## Requirement
Find how many lines below hold "position", and give that number as the entire answer.

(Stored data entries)
--- START ---

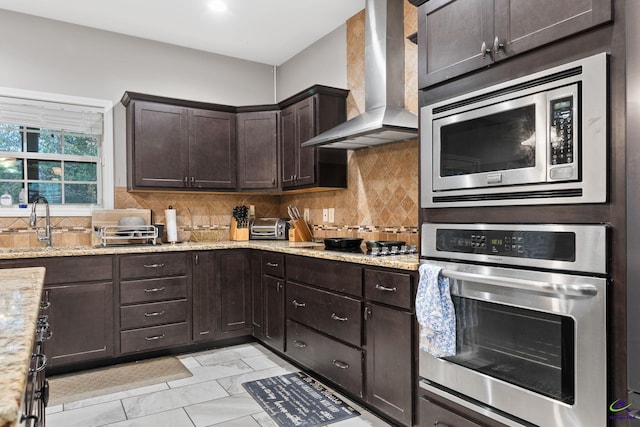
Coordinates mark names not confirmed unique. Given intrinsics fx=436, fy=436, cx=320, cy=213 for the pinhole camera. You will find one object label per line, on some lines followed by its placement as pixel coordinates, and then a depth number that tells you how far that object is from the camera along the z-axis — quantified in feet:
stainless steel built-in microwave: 4.75
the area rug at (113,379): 9.65
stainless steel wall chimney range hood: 10.15
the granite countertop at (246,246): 7.98
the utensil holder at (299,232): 13.70
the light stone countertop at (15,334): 1.99
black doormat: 8.41
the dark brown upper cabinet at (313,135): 12.42
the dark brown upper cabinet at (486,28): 4.97
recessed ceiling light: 11.53
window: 12.37
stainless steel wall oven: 4.74
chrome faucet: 11.68
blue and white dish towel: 6.36
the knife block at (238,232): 14.56
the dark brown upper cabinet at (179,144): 12.91
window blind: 12.24
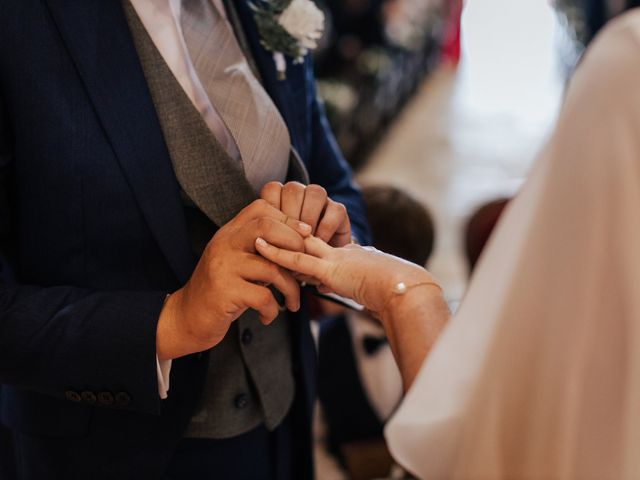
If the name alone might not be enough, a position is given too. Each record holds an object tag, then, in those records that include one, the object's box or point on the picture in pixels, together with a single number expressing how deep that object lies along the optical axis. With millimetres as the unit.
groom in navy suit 1067
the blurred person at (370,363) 2295
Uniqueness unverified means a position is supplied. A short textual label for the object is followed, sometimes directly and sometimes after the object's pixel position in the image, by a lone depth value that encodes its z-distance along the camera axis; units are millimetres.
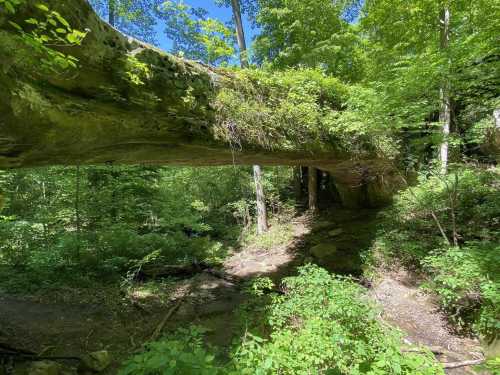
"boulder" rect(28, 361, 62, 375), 3217
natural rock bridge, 2602
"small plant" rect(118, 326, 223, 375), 2049
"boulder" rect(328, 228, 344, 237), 9178
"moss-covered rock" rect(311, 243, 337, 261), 8086
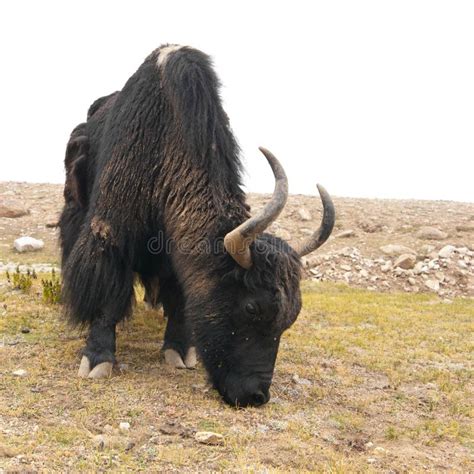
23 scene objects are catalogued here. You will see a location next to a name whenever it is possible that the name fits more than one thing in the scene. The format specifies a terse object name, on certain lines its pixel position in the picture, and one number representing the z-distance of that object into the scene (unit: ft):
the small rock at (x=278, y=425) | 12.85
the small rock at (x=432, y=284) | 38.91
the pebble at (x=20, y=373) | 15.25
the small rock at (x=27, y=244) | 45.09
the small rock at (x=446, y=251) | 42.64
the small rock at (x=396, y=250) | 44.16
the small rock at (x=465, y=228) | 48.98
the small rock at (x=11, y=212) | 56.08
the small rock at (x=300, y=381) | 17.11
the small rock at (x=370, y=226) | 50.38
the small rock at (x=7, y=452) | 10.20
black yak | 14.15
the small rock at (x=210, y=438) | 11.66
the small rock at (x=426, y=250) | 43.95
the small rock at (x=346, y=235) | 48.88
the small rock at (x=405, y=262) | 41.55
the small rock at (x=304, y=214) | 52.42
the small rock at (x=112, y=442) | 11.09
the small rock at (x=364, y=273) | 40.94
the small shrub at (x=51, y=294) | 23.47
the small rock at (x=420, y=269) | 40.81
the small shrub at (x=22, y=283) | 25.22
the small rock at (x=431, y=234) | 47.42
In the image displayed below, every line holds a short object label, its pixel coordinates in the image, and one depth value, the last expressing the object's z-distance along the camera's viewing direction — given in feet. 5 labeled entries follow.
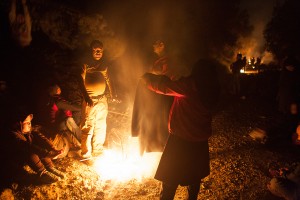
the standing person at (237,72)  37.60
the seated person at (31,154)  13.42
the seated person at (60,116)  17.16
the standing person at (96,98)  15.14
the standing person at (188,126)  9.40
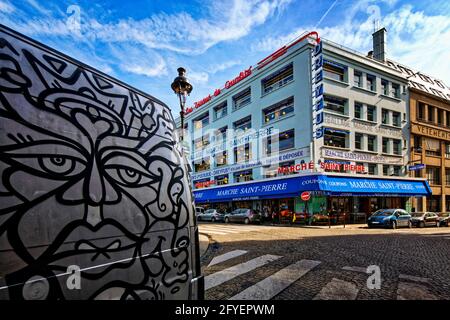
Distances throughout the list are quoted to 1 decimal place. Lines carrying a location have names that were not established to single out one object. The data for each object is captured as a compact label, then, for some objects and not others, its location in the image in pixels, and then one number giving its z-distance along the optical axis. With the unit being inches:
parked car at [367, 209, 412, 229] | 637.9
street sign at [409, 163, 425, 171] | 895.7
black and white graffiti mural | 54.2
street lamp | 292.5
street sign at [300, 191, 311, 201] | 692.7
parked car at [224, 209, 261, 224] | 792.7
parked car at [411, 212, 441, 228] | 696.4
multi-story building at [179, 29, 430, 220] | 763.4
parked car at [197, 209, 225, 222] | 889.2
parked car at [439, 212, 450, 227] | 762.4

--- END ---

## Response
3